Some of these may have a better or worse prognosis than standard infiltrating ductal carcinoma.
- Adenoid cystic carcinoma
- Low-grade adenosquamous carcinoma
- Medullary carcinoma
- Metaplastic carcinoma
- Micropapillary carcinoma
Statistics And Survival Rates
The prognosis for breast cancer in men is similar to that in women.
According to the American Cancer Society, the chances of surviving 5 years or more after diagnosis are, on average:
- 96% when cancer affects only the breast tissue at diagnosis
- 83% when it affects nearby areas as well as the breast
- 23% when it has spread to other parts of the body
For this reason, it is essential to seek help as soon as a person notices changes. Early stage breast cancer responds well to treatment.

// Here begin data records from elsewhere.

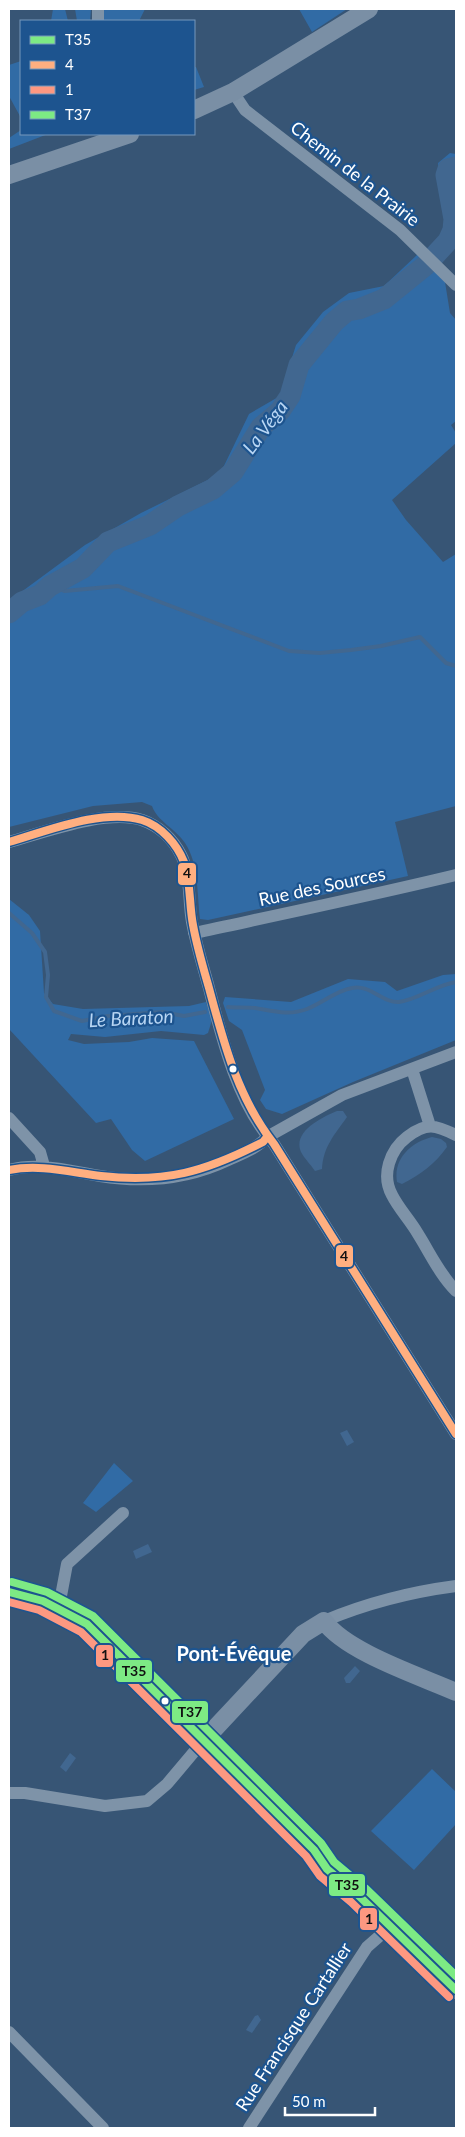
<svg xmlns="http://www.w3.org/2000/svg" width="465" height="2137" font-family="Lato,sans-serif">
<rect width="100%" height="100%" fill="#375575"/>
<!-- green -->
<path fill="#316ba5" d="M53 9H65L68 21H51Z
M75 9H91L90 21H77Z
M103 9H145L139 21H103Z
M299 9H347L312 32Z
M21 61V118L9 96V65Z
M194 67H196L204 87 194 90Z
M21 130V134H48L9 149V138Z
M450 153 456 154V188V186L440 185 438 163Z
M418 254 445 282 450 313 456 320V421L451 425 456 433V443L392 500 406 520 443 562 456 554V806L395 822 408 876 208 920 200 919C197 895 199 864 185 843 176 829 157 821 152 806L142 802 93 806 9 827V601L85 545 141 513 214 477 222 470 249 414 280 396 296 345 323 312 349 293 384 286Z
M9 899 29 915 40 931 44 993 53 1004 83 1009 189 1006 206 1002 212 1020 208 1033 204 1035 161 1031 105 1037 71 1034 68 1040 84 1044 106 1043 129 1042 152 1038 194 1041 234 1119 145 1161 132 1150 111 1119 96 1123 9 1029Z
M456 974V1040L353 1082 282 1114 266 1109 260 1100 265 1090 242 1030 229 1021 223 1003 225 997 291 1002 348 979 385 982 397 991 443 975Z
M114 1463 133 1481 96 1512 83 1503Z
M432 1769 456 1792V1824L414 1870 371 1831Z"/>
<!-- water -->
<path fill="#416790" d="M337 1111H343L347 1117C335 1134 323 1147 322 1169L315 1171C311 1165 304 1158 301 1152 292 1131 323 1117 337 1111Z
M432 1137 441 1139 446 1143 447 1147C435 1164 420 1175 402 1184L397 1182C393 1158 412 1142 432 1137Z
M347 1430 354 1442 347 1446 340 1433Z
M148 1544 152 1552 136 1559 133 1551Z
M355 1666 360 1671 350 1683H346L344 1678Z
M70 1753 76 1758 66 1772 60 1767Z
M258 2015 261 2020 252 2033 246 2030 255 2016Z"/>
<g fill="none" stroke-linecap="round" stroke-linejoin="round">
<!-- stream -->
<path stroke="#416790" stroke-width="4" d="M50 586 65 591 118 586 289 651 320 653 351 650 381 646 420 637 446 663 456 666
M9 913 32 933 45 952 48 975 46 997 54 1011 82 1021 108 1016 162 1012 184 1016 205 1012
M228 1007C237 1008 246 1007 255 1008 273 1011 289 1016 307 1009 323 1003 335 991 352 988 370 984 382 1003 399 1002 419 999 436 985 456 982"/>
<!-- river -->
<path stroke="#416790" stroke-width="21" d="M9 613 22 602 40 595 50 586 83 568 108 542 150 525 178 506 213 489 233 472 261 427 280 411 290 396 299 365 334 322 347 311 359 309 384 299 426 265 448 241 453 230 454 219 446 175 448 169 456 167"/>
<!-- street -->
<path stroke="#7e93a8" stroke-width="12" d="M98 21V9
M233 92 245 110 400 230 456 285
M9 842C45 832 106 809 142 820 159 826 173 839 181 855 191 874 188 900 192 922 196 944 203 966 209 988 222 1039 238 1104 274 1144L456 1434
M194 933C282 914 369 896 456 875
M412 1069 430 1126
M9 1118 40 1152 44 1166
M456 1135C435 1125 427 1122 407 1137 390 1150 381 1175 392 1195 399 1209 410 1220 418 1234 430 1253 440 1275 456 1291
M9 1170C40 1162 69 1171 100 1176 144 1183 188 1179 228 1160 241 1154 258 1148 267 1137L342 1095 456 1052
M56 1607 61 1596 67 1564 123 1513
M324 1621C367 1603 410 1592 456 1586
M9 1793H25L105 1806 147 1801 167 1784 204 1740
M9 2032 103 2128
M249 2128 367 1947 391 1926"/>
<!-- secondary -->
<path stroke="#7a8fa5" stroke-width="18" d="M194 110 233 92 369 9
M9 175 130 134
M9 1592 43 1601 87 1624 314 1850 327 1869 358 1895 456 1990
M204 1740 303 1634 324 1621C346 1652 420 1676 456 1692"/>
<!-- bus-1 casing -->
<g stroke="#1d548f" stroke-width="11">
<path id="bus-1" d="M9 1592 43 1601 87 1624 314 1850 327 1869 358 1895 456 1990"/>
</g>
<!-- bus-2 casing -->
<g stroke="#1d548f" stroke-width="11">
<path id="bus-2" d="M9 842C47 831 103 808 142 820 161 826 177 844 184 862 191 882 189 905 193 925 197 947 203 967 209 988 224 1044 238 1098 274 1144L456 1434
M9 1170C40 1164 69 1172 101 1176 166 1183 205 1172 263 1142L267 1137"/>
</g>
<!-- bus-3 casing -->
<g stroke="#1d548f" stroke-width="11">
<path id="bus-3" d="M9 1602 39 1610 81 1632 306 1856 320 1876 351 1902 449 1997"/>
</g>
<!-- bus-4 casing -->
<g stroke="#1d548f" stroke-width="11">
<path id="bus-4" d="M12 1582 47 1592 93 1616 321 1843 334 1862 365 1888 456 1976"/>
</g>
<!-- bus-1 -->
<use href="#bus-1" stroke="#7dea84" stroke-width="8"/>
<!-- bus-2 -->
<use href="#bus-2" stroke="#ffaf80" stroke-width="8"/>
<!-- bus-3 -->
<use href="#bus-3" stroke="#fd9881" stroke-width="8"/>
<!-- bus-4 -->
<use href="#bus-4" stroke="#7dea84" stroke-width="8"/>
</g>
<!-- markers -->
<g fill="#fff" stroke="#1d548f" stroke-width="2">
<circle cx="233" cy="1069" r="4.5"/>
<circle cx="165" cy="1701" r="4.5"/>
</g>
<g text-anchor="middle" stroke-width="4.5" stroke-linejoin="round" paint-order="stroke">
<!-- street labels -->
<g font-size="18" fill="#fff" stroke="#1d548f">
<text transform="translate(355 174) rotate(38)" y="6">Chemin de la Prairie</text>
<text transform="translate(322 887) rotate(-12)" y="6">Rue des Sources</text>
<text transform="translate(294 2027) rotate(-57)" y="6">Rue Francisque Cartallier</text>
</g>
<!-- water labels -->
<g font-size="19" font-style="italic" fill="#b8d6f4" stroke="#1d548f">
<text transform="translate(265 427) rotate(-53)" y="7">La Véga</text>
<text transform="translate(131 1018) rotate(-3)" y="7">Le Baraton</text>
</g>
<!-- quarter labels -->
<g font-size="20" font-weight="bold" fill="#fff" stroke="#1d548f">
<text x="234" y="1661">Pont-Évêque</text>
</g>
</g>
<g stroke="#1d548f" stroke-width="2">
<rect x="177" y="862" width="20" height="24" rx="5" fill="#ffaf80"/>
<rect x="335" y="1244" width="19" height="24" rx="5" fill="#ffaf80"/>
<rect x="95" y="1644" width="19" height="24" rx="5" fill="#fd9881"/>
<rect x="115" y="1659" width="38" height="24" rx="5" fill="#7dea84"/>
<rect x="171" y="1700" width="38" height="24" rx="5" fill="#7dea84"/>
<rect x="328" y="1873" width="38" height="24" rx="5" fill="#7dea84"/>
<rect x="359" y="1907" width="19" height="24" rx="5" fill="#fd9881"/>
</g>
<g font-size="14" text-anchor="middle" font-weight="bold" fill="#111">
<text x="187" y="878">4</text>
<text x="344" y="1261">4</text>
<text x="105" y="1660">1</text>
<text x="134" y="1676">T35</text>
<text x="190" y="1717">T37</text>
<text x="347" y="1890">T35</text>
<text x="369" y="1924">1</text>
</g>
<!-- border -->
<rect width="465" height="2137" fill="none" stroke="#ffffff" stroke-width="20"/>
<!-- legend -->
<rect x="20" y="20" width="175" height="115" fill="#1d548f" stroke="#7798bc"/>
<rect x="30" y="36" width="25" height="8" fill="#7dea84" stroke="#7798bc"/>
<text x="65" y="45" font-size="15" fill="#ffffff">T35</text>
<rect x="30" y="61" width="25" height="8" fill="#ffaf80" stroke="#7798bc"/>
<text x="65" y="70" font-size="15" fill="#ffffff">4</text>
<rect x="30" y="86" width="25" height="8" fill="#fd9881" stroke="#7798bc"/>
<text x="65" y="95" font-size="15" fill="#ffffff">1</text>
<rect x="30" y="111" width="25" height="8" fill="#7dea84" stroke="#7798bc"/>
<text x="65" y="120" font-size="15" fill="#ffffff">T37</text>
<!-- scale -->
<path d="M285 2107v8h90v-8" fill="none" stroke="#ffffff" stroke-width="2.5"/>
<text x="292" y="2107" font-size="15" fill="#ffffff" stroke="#1d548f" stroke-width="4" paint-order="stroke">50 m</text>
</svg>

Diagnostic methods and treatments have improved in the last few years, and so the chances of living for at least 5 years after diagnosis are probably higher than the above figures for people currently receiving a diagnosis.
If a person notices changes in their breast, they should see a doctor.
The doctor will symptoms and the individuals personal and family medical history, including any history of estrogen use or radiation treatment.
They will also carry out a physical examination.
They may suggest the following tests:
- a mammogram
- a nipple discharge test
- a biopsy
Sometimes, a doctor will recommend removing a lump and carrying out a biopsy at the same time. They may only remove a part of the area that appears to be affected and carry out a test, or they may remove the whole area, including some of the normal breast tissue surrounding it.